**About this exercise:**
Where does the word "Feito" occur in the material? Copy each line that has it.

**Records for this exercise:**
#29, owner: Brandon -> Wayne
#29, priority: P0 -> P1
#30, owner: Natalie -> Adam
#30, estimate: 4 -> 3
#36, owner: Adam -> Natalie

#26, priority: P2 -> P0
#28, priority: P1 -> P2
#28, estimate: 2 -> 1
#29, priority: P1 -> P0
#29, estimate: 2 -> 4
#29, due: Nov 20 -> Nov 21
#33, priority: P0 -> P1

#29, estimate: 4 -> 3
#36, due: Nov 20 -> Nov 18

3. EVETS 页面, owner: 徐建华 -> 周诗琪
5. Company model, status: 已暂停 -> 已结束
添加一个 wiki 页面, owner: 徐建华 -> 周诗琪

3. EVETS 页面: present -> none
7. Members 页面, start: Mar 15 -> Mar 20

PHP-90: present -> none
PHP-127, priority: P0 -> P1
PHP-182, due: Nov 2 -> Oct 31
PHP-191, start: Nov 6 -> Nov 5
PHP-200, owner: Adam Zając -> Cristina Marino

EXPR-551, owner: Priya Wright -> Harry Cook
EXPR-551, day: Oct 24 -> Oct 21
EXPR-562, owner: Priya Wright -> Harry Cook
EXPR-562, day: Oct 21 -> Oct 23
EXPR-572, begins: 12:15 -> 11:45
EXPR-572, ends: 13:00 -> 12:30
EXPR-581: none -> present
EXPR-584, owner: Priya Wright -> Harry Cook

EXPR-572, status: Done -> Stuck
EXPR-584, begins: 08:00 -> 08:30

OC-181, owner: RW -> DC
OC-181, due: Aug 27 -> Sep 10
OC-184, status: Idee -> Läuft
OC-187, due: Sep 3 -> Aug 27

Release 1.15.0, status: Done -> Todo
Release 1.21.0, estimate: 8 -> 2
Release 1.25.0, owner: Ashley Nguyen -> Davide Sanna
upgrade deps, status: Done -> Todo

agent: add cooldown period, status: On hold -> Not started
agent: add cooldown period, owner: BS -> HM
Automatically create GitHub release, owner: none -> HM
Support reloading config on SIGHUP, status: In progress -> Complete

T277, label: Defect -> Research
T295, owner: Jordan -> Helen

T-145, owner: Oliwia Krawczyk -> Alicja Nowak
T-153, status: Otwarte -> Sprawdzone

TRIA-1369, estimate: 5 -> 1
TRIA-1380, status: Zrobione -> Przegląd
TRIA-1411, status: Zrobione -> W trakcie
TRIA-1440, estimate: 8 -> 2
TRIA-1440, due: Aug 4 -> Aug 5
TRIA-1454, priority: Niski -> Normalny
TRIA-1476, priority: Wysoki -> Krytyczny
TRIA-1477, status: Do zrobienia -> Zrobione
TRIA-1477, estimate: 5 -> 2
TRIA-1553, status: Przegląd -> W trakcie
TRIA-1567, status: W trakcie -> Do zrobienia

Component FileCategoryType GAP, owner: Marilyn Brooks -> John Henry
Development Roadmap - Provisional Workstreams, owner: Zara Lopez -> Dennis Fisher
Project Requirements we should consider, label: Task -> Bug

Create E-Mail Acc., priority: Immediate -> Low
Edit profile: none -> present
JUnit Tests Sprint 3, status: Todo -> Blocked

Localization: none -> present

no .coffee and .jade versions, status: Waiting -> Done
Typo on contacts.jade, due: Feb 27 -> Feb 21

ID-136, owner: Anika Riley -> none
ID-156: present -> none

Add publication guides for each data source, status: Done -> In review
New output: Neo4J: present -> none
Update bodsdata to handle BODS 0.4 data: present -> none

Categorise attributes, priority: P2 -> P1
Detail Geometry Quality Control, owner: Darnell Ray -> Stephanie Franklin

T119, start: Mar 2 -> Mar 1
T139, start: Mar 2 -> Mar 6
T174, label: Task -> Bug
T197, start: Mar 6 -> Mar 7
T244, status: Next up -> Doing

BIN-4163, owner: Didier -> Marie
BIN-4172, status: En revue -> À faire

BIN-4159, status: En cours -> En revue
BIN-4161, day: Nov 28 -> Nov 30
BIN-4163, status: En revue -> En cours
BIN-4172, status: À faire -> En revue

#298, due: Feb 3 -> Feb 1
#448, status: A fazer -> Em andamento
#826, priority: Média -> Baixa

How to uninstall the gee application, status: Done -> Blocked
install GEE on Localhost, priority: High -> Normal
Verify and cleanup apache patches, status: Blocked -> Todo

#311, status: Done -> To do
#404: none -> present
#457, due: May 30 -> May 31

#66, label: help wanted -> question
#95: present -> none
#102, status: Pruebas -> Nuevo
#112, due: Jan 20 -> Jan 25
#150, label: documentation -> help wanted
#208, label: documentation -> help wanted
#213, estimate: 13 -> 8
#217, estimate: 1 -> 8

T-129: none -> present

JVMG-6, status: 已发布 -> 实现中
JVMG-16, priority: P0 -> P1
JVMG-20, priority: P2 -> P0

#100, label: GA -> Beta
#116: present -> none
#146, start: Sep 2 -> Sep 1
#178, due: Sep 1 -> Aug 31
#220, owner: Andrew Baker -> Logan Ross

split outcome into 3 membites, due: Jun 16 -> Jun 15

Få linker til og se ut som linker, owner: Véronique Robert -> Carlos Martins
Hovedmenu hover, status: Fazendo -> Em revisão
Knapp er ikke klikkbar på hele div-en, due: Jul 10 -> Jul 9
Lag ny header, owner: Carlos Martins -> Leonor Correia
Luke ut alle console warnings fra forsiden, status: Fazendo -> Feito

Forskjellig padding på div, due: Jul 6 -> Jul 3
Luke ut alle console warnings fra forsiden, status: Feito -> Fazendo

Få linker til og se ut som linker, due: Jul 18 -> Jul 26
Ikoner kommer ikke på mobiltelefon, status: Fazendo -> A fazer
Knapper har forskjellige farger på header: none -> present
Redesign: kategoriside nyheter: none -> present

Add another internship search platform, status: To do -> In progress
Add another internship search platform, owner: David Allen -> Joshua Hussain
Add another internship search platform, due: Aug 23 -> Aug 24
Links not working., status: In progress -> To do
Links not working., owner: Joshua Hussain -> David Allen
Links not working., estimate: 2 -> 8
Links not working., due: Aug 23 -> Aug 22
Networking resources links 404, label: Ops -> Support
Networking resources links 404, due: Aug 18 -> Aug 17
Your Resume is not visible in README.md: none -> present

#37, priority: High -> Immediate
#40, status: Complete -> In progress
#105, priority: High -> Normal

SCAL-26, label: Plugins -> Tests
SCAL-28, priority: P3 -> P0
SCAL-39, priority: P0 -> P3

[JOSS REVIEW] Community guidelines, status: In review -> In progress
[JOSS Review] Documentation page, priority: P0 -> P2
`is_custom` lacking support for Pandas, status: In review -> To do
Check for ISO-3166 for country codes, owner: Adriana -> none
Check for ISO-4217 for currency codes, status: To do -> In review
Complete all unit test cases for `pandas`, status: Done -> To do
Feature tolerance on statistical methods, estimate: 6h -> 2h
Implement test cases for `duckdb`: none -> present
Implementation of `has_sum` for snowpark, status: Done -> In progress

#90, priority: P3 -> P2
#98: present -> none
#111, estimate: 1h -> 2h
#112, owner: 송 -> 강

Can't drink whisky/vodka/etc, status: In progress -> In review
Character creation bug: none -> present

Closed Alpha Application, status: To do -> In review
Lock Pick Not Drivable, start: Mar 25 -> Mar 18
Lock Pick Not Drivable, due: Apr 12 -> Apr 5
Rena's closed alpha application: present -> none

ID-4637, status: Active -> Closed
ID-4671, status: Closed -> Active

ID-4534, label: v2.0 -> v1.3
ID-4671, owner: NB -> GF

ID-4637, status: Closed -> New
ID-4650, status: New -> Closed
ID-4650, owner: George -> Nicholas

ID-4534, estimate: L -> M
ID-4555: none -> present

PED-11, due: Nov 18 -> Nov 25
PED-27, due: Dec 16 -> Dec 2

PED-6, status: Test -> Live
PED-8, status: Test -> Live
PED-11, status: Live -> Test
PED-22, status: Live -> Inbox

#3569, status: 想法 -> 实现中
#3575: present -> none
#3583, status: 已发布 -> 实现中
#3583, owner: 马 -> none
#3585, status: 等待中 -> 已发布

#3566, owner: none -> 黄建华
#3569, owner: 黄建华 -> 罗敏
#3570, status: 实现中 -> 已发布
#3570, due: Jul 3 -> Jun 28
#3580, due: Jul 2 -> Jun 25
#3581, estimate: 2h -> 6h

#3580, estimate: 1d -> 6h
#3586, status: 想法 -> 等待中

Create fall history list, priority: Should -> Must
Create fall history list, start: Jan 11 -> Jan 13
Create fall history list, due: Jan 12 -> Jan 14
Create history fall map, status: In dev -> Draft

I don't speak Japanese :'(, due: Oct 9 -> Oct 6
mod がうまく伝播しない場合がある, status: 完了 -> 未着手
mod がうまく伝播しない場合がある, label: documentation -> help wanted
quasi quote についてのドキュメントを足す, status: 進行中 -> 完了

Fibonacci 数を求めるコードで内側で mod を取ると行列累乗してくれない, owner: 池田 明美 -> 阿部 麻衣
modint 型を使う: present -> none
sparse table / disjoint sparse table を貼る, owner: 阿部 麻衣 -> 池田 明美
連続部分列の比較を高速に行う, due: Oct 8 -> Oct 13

**The answer:**
Luke ut alle console warnings fra forsiden, status: Fazendo -> Feito
Luke ut alle console warnings fra forsiden, status: Feito -> Fazendo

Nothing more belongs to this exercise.